**TEXTAUSZUG:**
+===+
Als konkretes Beispiel wurde eine Studie der Universität Landau zu Amphibien angeführt. Dr. Carsten Brühl vom Institut für Umweltwissenschaften: „Nach 24 Stunden waren alle Frösche tot. Selbst bei 90% niedrigerem Pestizidaufwand als in der Praxis waren einige Produkte akut toxisch. Bei 40 bis 100% der Populationen waren 86% aller Produkte tödlich. Der Grund: Die Haut von Amphibien (z. B. Frösche) ist für Pestizide quasi durchlässig für wässrige Lösungen wie in Wasser aufgelöstes Glyphosat – im Gegensatz zur dichteren Haut von Vögeln.“

Brisant ist der zeitliche Zusammenhang der Beschwerde beim Deutschen Presserat und die offline-Stellung des Artikels zwei Stunden später. Obwohl dem Presserat ein Screenshot vorliegt, der beweist, dass WELT Online den Beitrag kurz nach der Beschwerde für eine Weile aus dem Netz nahm, gehen weder WELT Online noch der Presserat auf diesen zeitlichen Zusammenhang ein. Hat der Presserat womöglich einen direkten Draht zum Springer-Verlag, wo der beschuldigte Verlag vier Monate vor der eigentlichen Verhandlung des Beschwerdeausschusses einfach mal vorgewarnt wird?
+===+
(Gespeicherte Dateneinträge)
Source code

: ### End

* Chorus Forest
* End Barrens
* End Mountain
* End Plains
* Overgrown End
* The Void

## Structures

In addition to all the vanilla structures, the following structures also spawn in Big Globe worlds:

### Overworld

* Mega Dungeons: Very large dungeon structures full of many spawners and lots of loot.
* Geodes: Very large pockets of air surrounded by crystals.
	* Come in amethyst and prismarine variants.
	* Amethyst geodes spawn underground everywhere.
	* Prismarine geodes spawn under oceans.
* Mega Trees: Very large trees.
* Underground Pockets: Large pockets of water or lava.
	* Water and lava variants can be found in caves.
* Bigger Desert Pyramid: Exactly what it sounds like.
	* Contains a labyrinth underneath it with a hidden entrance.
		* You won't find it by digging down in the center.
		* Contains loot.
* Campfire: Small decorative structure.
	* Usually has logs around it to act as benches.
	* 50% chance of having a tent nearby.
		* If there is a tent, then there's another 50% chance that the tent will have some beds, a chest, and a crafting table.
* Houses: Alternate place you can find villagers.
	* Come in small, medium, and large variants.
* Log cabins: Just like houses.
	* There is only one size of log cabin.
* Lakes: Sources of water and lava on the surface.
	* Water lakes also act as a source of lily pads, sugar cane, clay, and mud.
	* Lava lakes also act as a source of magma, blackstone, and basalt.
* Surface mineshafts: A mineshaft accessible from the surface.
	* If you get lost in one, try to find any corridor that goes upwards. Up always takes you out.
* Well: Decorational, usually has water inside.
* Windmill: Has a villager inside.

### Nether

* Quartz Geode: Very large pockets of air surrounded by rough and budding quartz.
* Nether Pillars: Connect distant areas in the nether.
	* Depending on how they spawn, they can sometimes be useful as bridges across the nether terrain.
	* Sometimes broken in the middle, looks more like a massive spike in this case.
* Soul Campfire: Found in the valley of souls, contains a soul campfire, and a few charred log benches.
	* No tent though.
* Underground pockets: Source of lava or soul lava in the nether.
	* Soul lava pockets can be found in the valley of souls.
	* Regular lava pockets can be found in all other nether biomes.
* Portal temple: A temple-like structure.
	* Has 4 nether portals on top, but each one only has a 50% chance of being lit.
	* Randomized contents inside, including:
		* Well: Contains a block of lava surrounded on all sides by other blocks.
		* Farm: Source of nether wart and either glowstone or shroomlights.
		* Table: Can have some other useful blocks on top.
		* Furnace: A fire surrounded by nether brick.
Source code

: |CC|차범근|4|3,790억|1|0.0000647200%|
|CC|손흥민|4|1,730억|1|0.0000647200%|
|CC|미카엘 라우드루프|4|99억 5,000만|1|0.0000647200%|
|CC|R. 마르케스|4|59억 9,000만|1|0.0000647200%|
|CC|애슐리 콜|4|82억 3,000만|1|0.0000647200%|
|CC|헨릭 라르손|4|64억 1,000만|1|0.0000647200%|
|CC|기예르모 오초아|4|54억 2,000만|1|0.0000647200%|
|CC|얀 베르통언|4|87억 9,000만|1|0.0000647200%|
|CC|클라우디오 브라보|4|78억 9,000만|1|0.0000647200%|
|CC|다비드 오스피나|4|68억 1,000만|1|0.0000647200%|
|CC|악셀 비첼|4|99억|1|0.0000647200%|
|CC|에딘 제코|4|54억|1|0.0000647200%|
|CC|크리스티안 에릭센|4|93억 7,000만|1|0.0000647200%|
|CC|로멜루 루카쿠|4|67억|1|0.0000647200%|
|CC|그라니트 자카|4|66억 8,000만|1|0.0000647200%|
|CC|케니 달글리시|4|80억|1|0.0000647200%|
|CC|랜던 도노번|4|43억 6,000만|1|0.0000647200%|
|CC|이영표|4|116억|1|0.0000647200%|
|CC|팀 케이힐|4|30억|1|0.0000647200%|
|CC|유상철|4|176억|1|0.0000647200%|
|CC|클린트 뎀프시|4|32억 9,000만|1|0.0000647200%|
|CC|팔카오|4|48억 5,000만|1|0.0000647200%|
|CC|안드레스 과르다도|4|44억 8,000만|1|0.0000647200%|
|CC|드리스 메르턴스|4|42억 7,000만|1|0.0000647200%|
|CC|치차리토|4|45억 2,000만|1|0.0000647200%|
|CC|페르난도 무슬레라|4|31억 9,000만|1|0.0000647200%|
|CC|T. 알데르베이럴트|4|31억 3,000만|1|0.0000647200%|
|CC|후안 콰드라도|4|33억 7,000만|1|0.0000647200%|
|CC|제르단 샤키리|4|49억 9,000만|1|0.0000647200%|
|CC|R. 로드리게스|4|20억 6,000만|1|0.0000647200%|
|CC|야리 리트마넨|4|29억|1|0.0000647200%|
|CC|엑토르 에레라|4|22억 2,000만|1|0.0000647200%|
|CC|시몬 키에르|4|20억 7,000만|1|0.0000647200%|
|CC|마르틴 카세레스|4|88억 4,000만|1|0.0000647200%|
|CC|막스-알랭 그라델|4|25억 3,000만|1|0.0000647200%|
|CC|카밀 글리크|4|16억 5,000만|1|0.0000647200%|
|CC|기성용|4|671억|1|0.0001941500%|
+===+
**ÜBUNGSAUFGABEN:**
a) Wie lange nach der Beschwerde beim Deutschen Presserat wurde der Artikel laut dem Textauszug offline gestellt?
b) Fassen Sie den Absatz des Textauszugs, der mit „Brisant ist der zeitliche Zusammenhang“ beginnt, als kurze Liste mit seinen wichtigsten Fakten zusammen.

**LÖSUNGEN:**
a) Zwei Stunden später.

b)
- Zwei Stunden nach der Beschwerde beim Deutschen Presserat wurde der Artikel offline gestellt.
- Dem Presserat liegt ein Screenshot vor, der belegt, dass WELT Online den Beitrag kurz nach der Beschwerde eine Weile aus dem Netz nahm.
- Weder WELT Online noch der Presserat gehen auf diesen zeitlichen Zusammenhang ein.
- Der Absatz fragt, ob der Presserat einen direkten Draht zum Springer-Verlag hat und den Verlag vier Monate vor der Verhandlung des Beschwerdeausschusses vorgewarnt hat.